**TRY IT:**
Every line below between the one holding "G04 D20 used for Component hole; *" and the one holding "G90*X0Y0D02*D21*X15625Y15625D03*D14*", inclusive, should be copied exactly, and no other line.

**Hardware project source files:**
══════════════════════════════
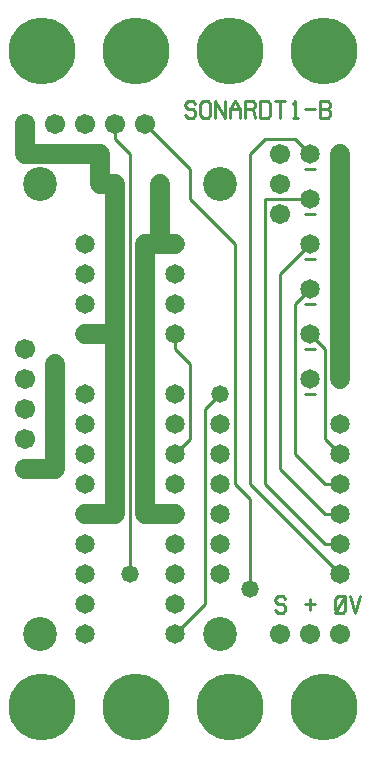
<source format=gtl>
%MOIN*%
%FSLAX25Y25*%
G04 D10 used for Character Trace; *
G04     Circle (OD=.01000) (No hole)*
G04 D11 used for Power Trace; *
G04     Circle (OD=.06700) (No hole)*
G04 D12 used for Signal Trace; *
G04     Circle (OD=.01100) (No hole)*
G04 D13 used for Via; *
G04     Circle (OD=.05800) (Round. Hole ID=.02800)*
G04 D14 used for Component hole; *
G04     Circle (OD=.06500) (Round. Hole ID=.03500)*
G04 D15 used for Component hole; *
G04     Circle (OD=.06700) (Round. Hole ID=.04300)*
G04 D16 used for Component hole; *
G04     Circle (OD=.08100) (Round. Hole ID=.05100)*
G04 D17 used for Component hole; *
G04     Circle (OD=.08900) (Round. Hole ID=.05900)*
G04 D18 used for Component hole; *
G04     Circle (OD=.11300) (Round. Hole ID=.08300)*
G04 D19 used for Component hole; *
G04     Circle (OD=.16000) (Round. Hole ID=.13000)*
G04 D20 used for Component hole; *
G04     Circle (OD=.18300) (Round. Hole ID=.15300)*
G04 D21 used for Component hole; *
G04     Circle (OD=.22291) (Round. Hole ID=.19291)*
%ADD10C,.01000*%
%ADD11C,.06700*%
%ADD12C,.01100*%
%ADD13C,.05800*%
%ADD14C,.06500*%
%ADD15C,.06700*%
%ADD16C,.08100*%
%ADD17C,.08900*%
%ADD18C,.11300*%
%ADD19C,.16000*%
%ADD20C,.18300*%
%ADD21C,.22291*%
%IPPOS*%
%LPD*%
G90*X0Y0D02*D21*X15625Y15625D03*D14*              
X30000Y40000D03*D18*X15000D03*D21*X46875Y15625D03*
D14*X30000Y50000D03*X60000Y60000D03*D13*X45000D03*
D12*Y200000D01*X40000Y205000D01*Y210000D01*D15*   
D03*D11*X35000Y190000D02*Y200000D01*D14*          
Y190000D03*D11*X40000D01*Y140000D01*Y80000D01*    
X30000D01*D14*D03*Y90000D03*Y70000D03*D11*        
X10000Y95000D02*X20000D01*D15*X10000D03*D11*      
X20000D02*Y130000D01*D13*D03*D14*X30000Y120000D03*
Y140000D03*D11*X40000D01*D13*X50000Y130000D03*D11*
Y80000D01*X60000D01*D14*D03*Y90000D03*Y70000D03*  
X75000D03*Y80000D03*Y90000D03*Y100000D03*         
X60000D03*D12*X65000Y105000D01*Y130000D01*        
X60000Y135000D01*Y140000D01*D14*D03*D11*          
X50000Y130000D02*Y170000D01*X55000D01*X60000D01*  
D14*D03*D11*X55000D02*Y190000D01*D14*D03*D12*     
X80000Y170000D02*X65000Y185000D01*X80000Y90000D02*
Y170000D01*X85000Y85000D02*X80000Y90000D01*       
X85000Y55000D02*Y85000D01*D13*Y55000D03*D10*      
X96674Y51914D02*X95837Y52871D01*X94163D01*        
X93326Y51914D01*Y50957D01*X94163Y50000D01*        
X95837D01*X96674Y49043D01*Y48086D01*              
X95837Y47129D01*X94163D01*X93326Y48086D01*D14*    
X75000Y60000D03*D18*Y40000D03*D12*X60000D02*      
X70000Y50000D01*D14*X60000Y40000D03*D12*          
X70000Y50000D02*Y115000D01*X75000Y120000D01*D13*  
D03*D14*Y110000D03*X60000Y120000D03*Y110000D03*   
D12*X110000Y90000D02*X100000Y100000D01*           
X110000Y90000D02*X115000D01*D14*D03*D12*          
X110000Y80000D02*X115000D01*D14*D03*D12*          
X110000D02*X95000Y95000D01*Y160000D01*            
X105000Y170000D01*D14*D03*D10*X103326Y165000D02*  
X106674D01*D15*X95000Y180000D03*D14*              
X115000Y170000D03*D11*Y155000D01*D14*D03*D11*     
Y140000D01*D14*D03*D11*Y125000D01*D14*D03*D10*    
X103326Y135000D02*X106674D01*D14*                 
X105000Y125000D03*D12*X110000Y105000D02*          
Y135000D01*X115000Y100000D02*X110000Y105000D01*   
D14*X115000Y100000D03*Y110000D03*D12*             
X100000Y100000D02*Y150000D01*X105000Y155000D01*   
D14*D03*D10*X103326Y150000D02*X106674D01*D11*     
X115000Y170000D02*Y185000D01*D14*D03*D11*         
Y200000D01*D14*D03*X105000D03*D12*                
X100000Y205000D01*X90000D01*X85000Y200000D01*     
Y90000D01*X115000Y60000D01*D14*D03*D10*           
X103326Y50000D02*X106674D01*X105000Y51914D02*     
Y48086D01*D14*X115000Y70000D03*D12*X110000D01*    
X90000Y90000D01*Y185000D01*X105000D01*D14*D03*D10*
X103326Y180000D02*X106674D01*D15*X95000Y190000D03*
D10*X103326Y195000D02*X106674D01*D15*             
X95000Y200000D03*D18*X75000Y190000D03*D10*        
X66674Y216914D02*X65837Y217871D01*X64163D01*      
X63326Y216914D01*Y215957D01*X64163Y215000D01*     
X65837D01*X66674Y214043D01*Y213086D01*            
X65837Y212129D01*X64163D01*X63326Y213086D01*      
X71674D02*X70837Y212129D01*X69163D01*             
X68326Y213086D01*Y216914D01*X69163Y217871D01*     
X70837D01*X71674Y216914D01*Y213086D01*            
X73326Y212129D02*Y217871D01*X76674Y212129D01*     
Y217871D01*X78326Y212129D02*Y215000D01*           
X80000Y217871D01*X81674Y215000D01*Y212129D01*     
X78326Y215000D02*X81674D01*X83326Y212129D02*      
Y217871D01*X85837D01*X86674Y216914D01*Y215957D01* 
X85837Y215000D01*X83326D01*X85837D02*             
X86674Y212129D01*X88326D02*Y217871D01*X90837D01*  
X91674Y216914D01*Y213086D01*X90837Y212129D01*     
X88326D01*X95000D02*Y217871D01*X93326D02*         
X96674D01*X99163Y216914D02*X100000Y217871D01*     
Y212129D01*X99163D02*X100837D01*X103326Y215000D02*
X106674D01*X108326Y212129D02*Y217871D01*          
X110837D01*X111674Y216914D01*Y215957D01*          
X110837Y215000D01*X111674Y214043D01*Y213086D01*   
X110837Y212129D01*X108326D01*Y215000D02*          
X110837D01*D12*X65000Y185000D02*Y195000D01*       
X50000Y210000D01*D15*D03*D11*X10000Y200000D02*    
X35000D01*X10000D02*Y210000D01*D15*D03*X20000D03* 
X30000D03*D18*X15000Y190000D03*D21*               
X15625Y234375D03*X46875D03*D14*X30000Y170000D03*  
X60000Y160000D03*X30000D03*Y150000D03*X60000D03*  
D21*X78125Y234375D03*D15*X10000Y135000D03*        
Y125000D03*D10*X103326Y120000D02*X106674D01*D14*  
X105000Y140000D03*D12*X110000Y135000D01*D14*      
X30000Y110000D03*Y100000D03*Y60000D03*            
X60000Y50000D03*D10*X116674Y48086D02*             
X115837Y47129D01*X114163D01*X113326Y48086D01*     
Y51914D01*X114163Y52871D01*X115837D01*            
X116674Y51914D01*Y48086D01*X113326Y47129D02*      
X116674Y52871D01*X118326D02*X120000Y47129D01*     
X121674Y52871D01*D15*X95000Y40000D03*X105000D03*  
X115000D03*D21*X109375Y234375D03*D15*             
X10000Y115000D03*Y105000D03*D21*X78125Y15625D03*  
X109375D03*M02*                                   

</source>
══════════════════════════════
**EXERCISE OUTPUT:**
G04 D20 used for Component hole; *
G04     Circle (OD=.18300) (Round. Hole ID=.15300)*
G04 D21 used for Component hole; *
G04     Circle (OD=.22291) (Round. Hole ID=.19291)*
%ADD10C,.01000*%
%ADD11C,.06700*%
%ADD12C,.01100*%
%ADD13C,.05800*%
%ADD14C,.06500*%
%ADD15C,.06700*%
%ADD16C,.08100*%
%ADD17C,.08900*%
%ADD18C,.11300*%
%ADD19C,.16000*%
%ADD20C,.18300*%
%ADD21C,.22291*%
%IPPOS*%
%LPD*%
G90*X0Y0D02*D21*X15625Y15625D03*D14*              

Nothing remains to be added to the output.